Published Jun 30, 2004
versatile_kat
243 Posts
OK - please forgive me in advance for the post ... I know everyone is tired of reading about Palm PDA advice and the such. My husband is making me post this (he's a software developer and want's to make an informed decision about whether to get a Palm or pocket PC).
Specifically, what program's are you using on the Palm vs. which one's are available for the PC. If there were 2 or 3 programs you could not make it through school/clinical's/the OR without, which ones would they be?
I've searched the forum and have seen that about 90% of you like the Palm. I just want to make sure that the programs are interchangable with the pocket PC. Thank you thank you thank you.
jwk
1,102 Posts
OK - please forgive me in advance for the post ... I know everyone is tired of reading about Palm PDA advice and the such. My husband is making me post this (he's a software developer and want's to make an informed decision about whether to get a Palm or pocket PC).Specifically, what program's are you using on the Palm vs. which one's are available for the PC. If there were 2 or 3 programs you could not make it through school/clinical's/the OR without, which ones would they be?I've searched the forum and have seen that about 90% of you like the Palm. I just want to make sure that the programs are interchangable with the pocket PC. Thank you thank you thank you.

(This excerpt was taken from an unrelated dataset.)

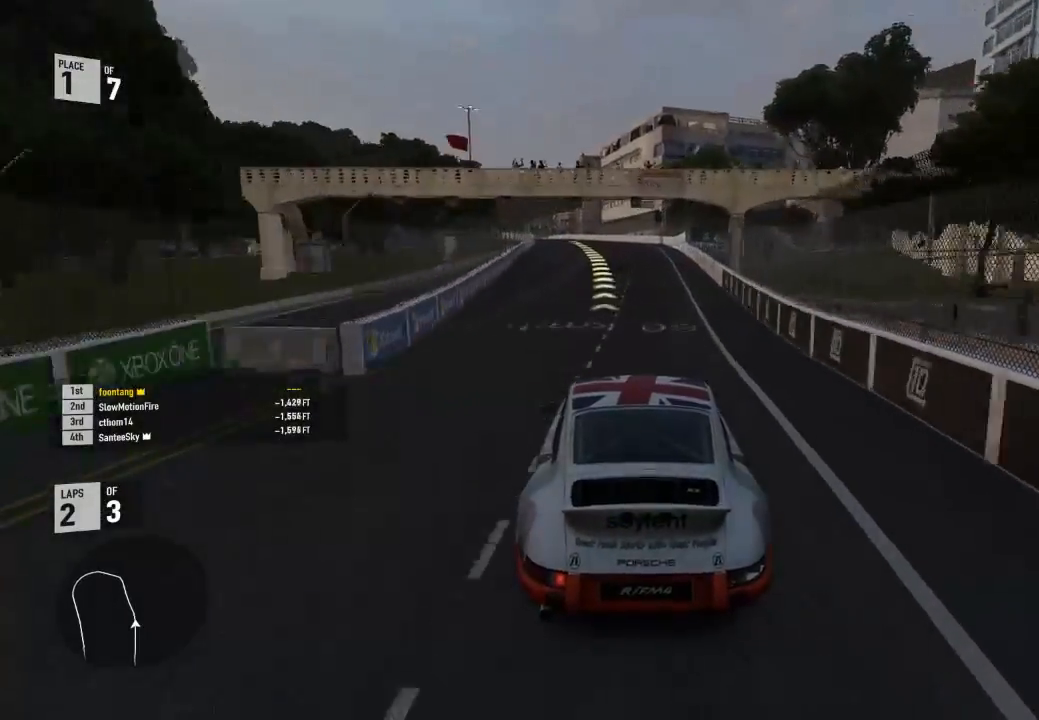
{"buttons": ["R2"], "left_stick": "left", "right_stick": "center", "events": [[100, "left_stick", "left"]]}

I like the Pocket PC format personally, but obviously I'm in the minority. I use spreadsheets constantly at work, and the ability to download those directly from our network into my PDA is a great plus. Pocket PC's are Windows-based, so my Excel spreadsheets transfer directly.
I think it's correct that a lot more stuff is available for Palm OS products. ePocrates is only available in Palm as I recall, and a lot of folks here have that.
One thing that may be a concern is that the PDA market in general is shrinking. People who used their PDA's mainly for phone lists and email are now able to do a lot of that same stuff with their cellphones, which has taken a huge chunk out of the PDA market. There are some good phone/PDA combinations available in both formats, e.g. Blackberry.
Nurse GOODNIGHT
86 Posts
Have a pocket pc and love it. Have found all the medical software everyone mentions for the pocket pc. plus seamless (well ya know) integration with the windows environment.